Toute la journée d’hier, je suis restée couchée dans l’herbe devant la porte à regarder les nuages blancs qui passaient lents et paresseux, par intervalles, au-dessus des hampes de fleurs – cette rangée de delphiniums que j’ai plantée il y a bien des années. Je ne pensais à rien. Je suis restée allongée là sous le soleil brûlant, clignant des yeux et mesurant le temps de passage d’une hampe à une autre. J’étais consciente de la couleur des delphiniums, pointés droit vers le ciel, de la beauté de leur bleu ; et pourtant pas aussi bleus, pas d’un azur aussi profond et radieux que le ciel. Derrière eux se trouvait le grand bassin de l’espace, plein de cet autre bleu de l’air, ce joli bleu aux nuances violettes ; car la montagne où je me trouve descend abrupte du bord du minuscule jardin-terrasse et, durant la journée, l’espace entre elle et les montagnes d’en face regorge tout entier d’une lumière bleue et violette. La nuit, le fond de la vallée ressemble à de l’eau et les lumières de la petite ville qui s’y étend ressemblent aux reflets frémissants des étoiles.
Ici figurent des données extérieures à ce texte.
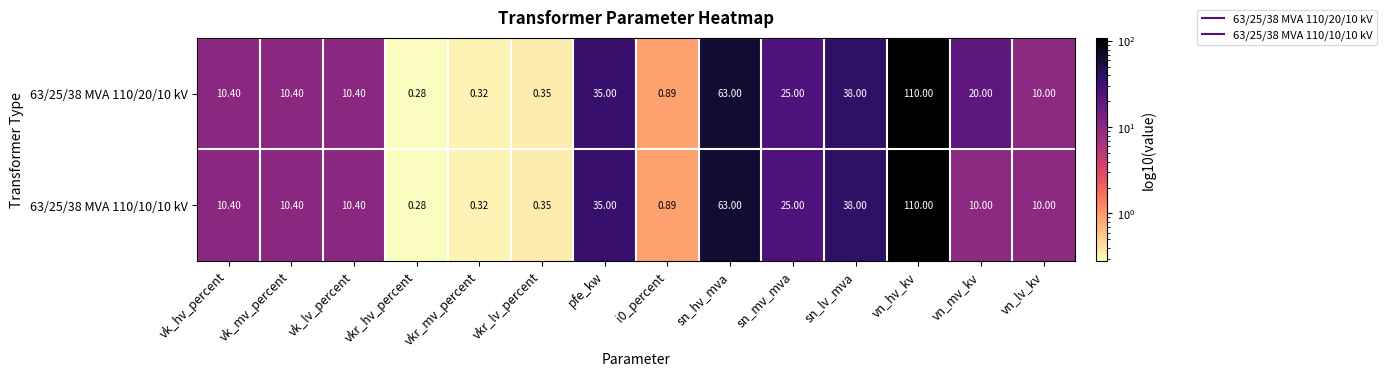

At which label does 63/25/38 MVA 110/10/10 kV first exceed 10?

vk_hv_percent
Je me demande pourquoi j’écris ces choses. Comme si je ne les connaissais pas ! Pourquoi me raconter par écrit ce que je sais déjà si bien ? Est-ce que je ne connais pas cette montagne et cette tasse débordante de lumière bleue ? C’est, je suppose, parce qu’il est triste de rester à l’intérieur de soi. Il faut sortir de soi, il faut parler. Et s’il n’y a personne à qui parler, on imagine alors quelqu’un, comme si on écrivait une lettre à une personne qui vous aime et qui veut savoir, avec la douce ardeur et sollicitude de l’amour, ce que vous faites et à quoi ressemble l’endroit où vous vous trouvez. Cela vous fait sentir moins seul de penser ainsi et d’écrire, comme on le ferait à un ami attentionné. Car j’ai peur de la solitude ; une peur terrible, éperdue. Je ne parle pas de la solitude physique ordinaire, car si je suis ici, c’est que j’ai délibérément quitté Londres pour me retrouver, pour trouver ici l’espace et la guérison. Je parle de cette affreuse solitude de l’esprit qui est la plus profonde tragédie de la vie. Quand vous y êtes parvenue, quand vous l’avez vraiment touchée, sans espoir, sans échappatoire, vous mourez. Vous ne pouvez simplement pas la supporter, et vous mourez.